OPDRACHT 1: Leg in één tot drie zinnen uit waarom de Luchtvaartwet en de Luchtvaartwet BES volgens de nota van wijziging worden gewijzigd.

Nota van wijziging : Nota van wijziging
34 501 Wijziging van de Luchtvaartwet en de Luchtvaartwet BES in verband met de uitvoering van Verordening (EG) nr. 300/2008 van het Europees Parlement en de Raad van 11 maart 2008 inzake gemeenschappelijke regels op het gebied van de beveiliging van de burgerluchtvaart en tot intrekking van Verordening (EG) nr. 2320/2002 (Pb EU 2008, L 97/72) en enkele andere verordeningen op het gebied van de beveiliging van de burgerluchtvaart (Uitvoeringswet EG-verordening 300/2008)
Nr. 7
NOTA VAN WIJZIGING
Ontvangen 8 maart 2019
Het voorstel van wet wordt als volgt gewijzigd:
A
In artikel I wordt «Onze Minister van Infrastructuur en Milieu» telkens vervangen
door «Onze Minister van Infrastructuur en Waterstaat» en wordt «Onze Minister van
Veiligheid en Justitie» telkens vervangen door: Onze Minister van Justitie en Veiligheid.

AANGELEVERDE RECORDS:

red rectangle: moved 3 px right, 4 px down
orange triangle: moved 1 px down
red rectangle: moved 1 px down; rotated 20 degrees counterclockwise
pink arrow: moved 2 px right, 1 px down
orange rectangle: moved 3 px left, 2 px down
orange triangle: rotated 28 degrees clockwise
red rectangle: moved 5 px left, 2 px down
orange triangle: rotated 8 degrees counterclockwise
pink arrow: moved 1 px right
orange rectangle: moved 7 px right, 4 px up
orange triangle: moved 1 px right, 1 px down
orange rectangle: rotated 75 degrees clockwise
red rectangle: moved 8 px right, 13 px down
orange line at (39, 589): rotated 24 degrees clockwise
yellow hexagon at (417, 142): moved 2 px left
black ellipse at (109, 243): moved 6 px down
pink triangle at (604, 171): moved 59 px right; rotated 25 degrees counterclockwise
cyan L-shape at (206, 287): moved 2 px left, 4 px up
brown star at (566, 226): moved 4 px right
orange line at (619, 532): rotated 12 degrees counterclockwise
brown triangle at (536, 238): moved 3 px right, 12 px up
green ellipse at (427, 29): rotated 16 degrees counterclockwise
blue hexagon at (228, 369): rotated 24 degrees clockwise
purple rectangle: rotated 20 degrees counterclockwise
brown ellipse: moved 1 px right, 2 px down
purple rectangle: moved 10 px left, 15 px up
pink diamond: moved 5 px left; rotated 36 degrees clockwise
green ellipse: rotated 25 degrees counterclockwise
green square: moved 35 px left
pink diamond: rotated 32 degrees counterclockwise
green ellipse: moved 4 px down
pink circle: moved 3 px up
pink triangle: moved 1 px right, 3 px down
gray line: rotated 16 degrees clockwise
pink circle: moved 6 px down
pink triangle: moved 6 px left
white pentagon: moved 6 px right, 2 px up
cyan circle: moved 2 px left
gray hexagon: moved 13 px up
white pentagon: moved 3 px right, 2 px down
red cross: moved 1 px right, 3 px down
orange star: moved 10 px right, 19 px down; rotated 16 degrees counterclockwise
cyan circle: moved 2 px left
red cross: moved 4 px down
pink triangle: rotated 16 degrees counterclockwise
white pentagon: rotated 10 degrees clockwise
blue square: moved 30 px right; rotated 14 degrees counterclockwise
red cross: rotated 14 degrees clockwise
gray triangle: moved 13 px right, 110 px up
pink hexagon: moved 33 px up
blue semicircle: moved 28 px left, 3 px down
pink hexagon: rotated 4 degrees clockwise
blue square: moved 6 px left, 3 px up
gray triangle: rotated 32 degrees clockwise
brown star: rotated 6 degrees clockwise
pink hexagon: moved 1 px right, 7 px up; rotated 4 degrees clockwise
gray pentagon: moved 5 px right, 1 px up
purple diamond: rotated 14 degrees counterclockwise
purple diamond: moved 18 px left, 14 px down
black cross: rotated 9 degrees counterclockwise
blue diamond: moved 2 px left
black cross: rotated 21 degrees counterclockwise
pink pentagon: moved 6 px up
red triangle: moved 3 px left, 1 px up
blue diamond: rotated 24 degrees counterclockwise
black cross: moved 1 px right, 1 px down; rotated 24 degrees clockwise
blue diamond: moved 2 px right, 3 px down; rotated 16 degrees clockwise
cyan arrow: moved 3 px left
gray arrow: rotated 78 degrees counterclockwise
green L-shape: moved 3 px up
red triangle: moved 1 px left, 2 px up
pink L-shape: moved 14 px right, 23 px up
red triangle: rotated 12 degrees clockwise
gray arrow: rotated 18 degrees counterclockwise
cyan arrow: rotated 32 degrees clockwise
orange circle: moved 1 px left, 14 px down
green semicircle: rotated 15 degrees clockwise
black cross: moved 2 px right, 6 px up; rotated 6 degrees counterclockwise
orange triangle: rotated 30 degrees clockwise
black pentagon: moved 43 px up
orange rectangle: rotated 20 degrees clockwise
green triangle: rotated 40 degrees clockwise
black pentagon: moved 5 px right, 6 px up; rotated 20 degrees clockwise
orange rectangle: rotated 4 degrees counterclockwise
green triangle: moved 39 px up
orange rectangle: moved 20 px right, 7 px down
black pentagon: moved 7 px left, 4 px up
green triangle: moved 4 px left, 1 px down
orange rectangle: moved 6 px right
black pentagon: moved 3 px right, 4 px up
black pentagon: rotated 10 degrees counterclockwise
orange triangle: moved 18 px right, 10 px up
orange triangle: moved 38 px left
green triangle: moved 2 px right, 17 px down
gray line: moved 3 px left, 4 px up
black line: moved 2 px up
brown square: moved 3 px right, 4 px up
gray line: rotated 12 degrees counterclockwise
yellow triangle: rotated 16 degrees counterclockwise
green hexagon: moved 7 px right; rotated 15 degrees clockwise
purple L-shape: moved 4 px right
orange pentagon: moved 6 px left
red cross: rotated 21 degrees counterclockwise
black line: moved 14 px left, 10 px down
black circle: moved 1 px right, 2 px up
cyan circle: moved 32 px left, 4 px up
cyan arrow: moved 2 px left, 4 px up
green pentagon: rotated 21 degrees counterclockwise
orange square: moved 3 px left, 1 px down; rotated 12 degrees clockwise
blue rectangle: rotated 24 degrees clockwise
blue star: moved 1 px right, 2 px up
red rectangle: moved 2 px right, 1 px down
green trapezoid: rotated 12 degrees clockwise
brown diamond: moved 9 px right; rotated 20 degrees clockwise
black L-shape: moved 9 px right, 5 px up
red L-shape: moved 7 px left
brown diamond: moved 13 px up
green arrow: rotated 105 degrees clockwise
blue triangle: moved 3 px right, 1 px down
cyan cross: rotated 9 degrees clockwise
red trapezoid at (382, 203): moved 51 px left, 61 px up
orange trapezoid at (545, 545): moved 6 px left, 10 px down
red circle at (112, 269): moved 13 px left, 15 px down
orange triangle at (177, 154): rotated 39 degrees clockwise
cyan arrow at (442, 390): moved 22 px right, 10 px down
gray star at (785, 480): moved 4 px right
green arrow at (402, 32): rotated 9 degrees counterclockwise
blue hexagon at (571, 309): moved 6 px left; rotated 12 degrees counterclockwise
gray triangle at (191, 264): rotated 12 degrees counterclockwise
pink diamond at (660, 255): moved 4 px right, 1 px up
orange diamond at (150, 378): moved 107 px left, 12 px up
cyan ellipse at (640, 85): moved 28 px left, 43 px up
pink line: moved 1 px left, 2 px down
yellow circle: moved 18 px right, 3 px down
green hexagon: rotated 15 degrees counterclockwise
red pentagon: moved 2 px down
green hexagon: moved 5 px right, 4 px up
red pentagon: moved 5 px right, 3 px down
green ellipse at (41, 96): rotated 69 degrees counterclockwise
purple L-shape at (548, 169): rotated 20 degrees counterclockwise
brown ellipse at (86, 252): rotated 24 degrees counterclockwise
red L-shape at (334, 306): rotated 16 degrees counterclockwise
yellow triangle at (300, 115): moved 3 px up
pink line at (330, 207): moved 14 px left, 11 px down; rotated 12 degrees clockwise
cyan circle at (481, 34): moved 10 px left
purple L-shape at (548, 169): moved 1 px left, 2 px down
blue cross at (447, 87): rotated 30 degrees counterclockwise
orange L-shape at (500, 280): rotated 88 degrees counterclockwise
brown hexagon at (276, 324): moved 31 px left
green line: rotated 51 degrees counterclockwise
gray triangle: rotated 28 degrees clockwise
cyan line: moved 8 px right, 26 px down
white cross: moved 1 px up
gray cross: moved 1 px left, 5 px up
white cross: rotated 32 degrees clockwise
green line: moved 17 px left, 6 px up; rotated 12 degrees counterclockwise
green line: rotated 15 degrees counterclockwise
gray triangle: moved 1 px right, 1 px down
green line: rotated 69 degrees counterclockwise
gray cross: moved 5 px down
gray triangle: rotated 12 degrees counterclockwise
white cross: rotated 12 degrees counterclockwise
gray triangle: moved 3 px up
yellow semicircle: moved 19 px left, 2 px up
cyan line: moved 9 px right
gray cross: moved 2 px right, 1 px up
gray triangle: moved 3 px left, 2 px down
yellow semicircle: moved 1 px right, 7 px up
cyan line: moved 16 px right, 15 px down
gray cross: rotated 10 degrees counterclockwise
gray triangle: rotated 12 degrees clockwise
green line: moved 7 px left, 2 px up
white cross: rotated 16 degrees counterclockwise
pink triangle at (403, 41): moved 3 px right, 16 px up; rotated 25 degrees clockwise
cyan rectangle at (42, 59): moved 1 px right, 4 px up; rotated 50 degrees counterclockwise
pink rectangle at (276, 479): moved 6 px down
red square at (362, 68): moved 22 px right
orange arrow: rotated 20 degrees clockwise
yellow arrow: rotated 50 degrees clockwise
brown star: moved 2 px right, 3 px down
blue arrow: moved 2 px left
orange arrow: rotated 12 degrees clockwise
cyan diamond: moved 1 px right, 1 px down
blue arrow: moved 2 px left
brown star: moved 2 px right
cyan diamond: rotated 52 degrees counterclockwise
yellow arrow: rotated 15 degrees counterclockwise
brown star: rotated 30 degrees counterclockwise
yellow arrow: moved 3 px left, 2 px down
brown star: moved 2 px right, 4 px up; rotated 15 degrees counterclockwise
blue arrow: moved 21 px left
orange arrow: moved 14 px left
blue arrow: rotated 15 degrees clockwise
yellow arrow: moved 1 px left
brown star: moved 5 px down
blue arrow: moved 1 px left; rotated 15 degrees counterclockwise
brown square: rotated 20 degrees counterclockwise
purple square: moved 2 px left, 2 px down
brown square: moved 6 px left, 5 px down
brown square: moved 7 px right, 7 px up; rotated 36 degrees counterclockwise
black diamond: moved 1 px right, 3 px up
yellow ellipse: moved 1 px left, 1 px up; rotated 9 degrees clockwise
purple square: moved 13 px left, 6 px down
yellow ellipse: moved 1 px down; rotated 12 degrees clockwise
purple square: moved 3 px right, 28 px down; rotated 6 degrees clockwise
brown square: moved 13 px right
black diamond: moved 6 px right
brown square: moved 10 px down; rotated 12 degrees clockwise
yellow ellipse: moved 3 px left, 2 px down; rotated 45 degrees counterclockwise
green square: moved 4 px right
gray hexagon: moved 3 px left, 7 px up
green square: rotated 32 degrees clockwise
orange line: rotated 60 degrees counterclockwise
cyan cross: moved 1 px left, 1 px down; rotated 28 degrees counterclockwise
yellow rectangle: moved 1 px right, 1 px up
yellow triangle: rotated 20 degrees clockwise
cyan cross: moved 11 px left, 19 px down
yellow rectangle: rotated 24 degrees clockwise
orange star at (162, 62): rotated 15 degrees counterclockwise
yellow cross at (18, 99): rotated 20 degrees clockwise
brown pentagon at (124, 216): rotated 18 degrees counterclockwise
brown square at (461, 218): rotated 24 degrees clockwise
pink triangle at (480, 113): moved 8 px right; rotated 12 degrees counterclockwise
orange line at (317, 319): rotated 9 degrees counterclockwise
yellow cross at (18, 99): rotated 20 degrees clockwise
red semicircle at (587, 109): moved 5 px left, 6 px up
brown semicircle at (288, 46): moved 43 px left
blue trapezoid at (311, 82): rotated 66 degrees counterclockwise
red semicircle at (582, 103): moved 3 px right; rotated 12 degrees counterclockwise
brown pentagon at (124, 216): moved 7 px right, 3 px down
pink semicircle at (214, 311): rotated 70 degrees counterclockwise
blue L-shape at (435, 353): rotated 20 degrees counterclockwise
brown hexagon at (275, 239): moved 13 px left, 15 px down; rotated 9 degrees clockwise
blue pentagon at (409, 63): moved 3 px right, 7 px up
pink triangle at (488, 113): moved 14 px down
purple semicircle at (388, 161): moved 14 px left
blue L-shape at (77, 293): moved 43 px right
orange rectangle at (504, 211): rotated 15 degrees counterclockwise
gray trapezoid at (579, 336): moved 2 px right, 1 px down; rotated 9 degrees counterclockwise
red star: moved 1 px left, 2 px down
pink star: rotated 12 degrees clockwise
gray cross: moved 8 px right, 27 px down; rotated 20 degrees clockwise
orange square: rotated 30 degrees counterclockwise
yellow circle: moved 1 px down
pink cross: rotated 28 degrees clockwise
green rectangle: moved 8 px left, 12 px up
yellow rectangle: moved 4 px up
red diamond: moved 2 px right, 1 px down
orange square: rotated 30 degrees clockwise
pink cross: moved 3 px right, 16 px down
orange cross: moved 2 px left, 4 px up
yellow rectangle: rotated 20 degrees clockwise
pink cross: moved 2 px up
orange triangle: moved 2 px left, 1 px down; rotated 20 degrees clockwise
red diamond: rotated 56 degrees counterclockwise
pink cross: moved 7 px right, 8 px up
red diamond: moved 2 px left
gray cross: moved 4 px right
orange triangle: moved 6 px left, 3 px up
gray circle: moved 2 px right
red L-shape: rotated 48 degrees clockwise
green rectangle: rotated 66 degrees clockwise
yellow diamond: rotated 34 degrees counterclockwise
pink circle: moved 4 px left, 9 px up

OPDRACHT 2: Zet alles in de records, vanaf het begin tot en met de regel met "orange rectangle: moved 7 px right, 4 px up", om in een genummerde lijst zonder lege regels.

VOLLEDIGE UITVOER 1: De wijziging gebeurt in verband met de uitvoering van Verordening (EG) nr. 300/2008 van het Europees Parlement en de Raad van 11 maart 2008. Die verordening bevat gemeenschappelijke regels op het gebied van de beveiliging van de burgerluchtvaart. De wijziging dient ook de uitvoering van enkele andere verordeningen op dat gebied.

VOLLEDIGE UITVOER 2:
1. red rectangle: moved 3 px right, 4 px down
2. orange triangle: moved 1 px down
3. red rectangle: moved 1 px down; rotated 20 degrees counterclockwise
4. pink arrow: moved 2 px right, 1 px down
5. orange rectangle: moved 3 px left, 2 px down
6. orange triangle: rotated 28 degrees clockwise
7. red rectangle: moved 5 px left, 2 px down
8. orange triangle: rotated 8 degrees counterclockwise
9. pink arrow: moved 1 px right
10. orange rectangle: moved 7 px right, 4 px up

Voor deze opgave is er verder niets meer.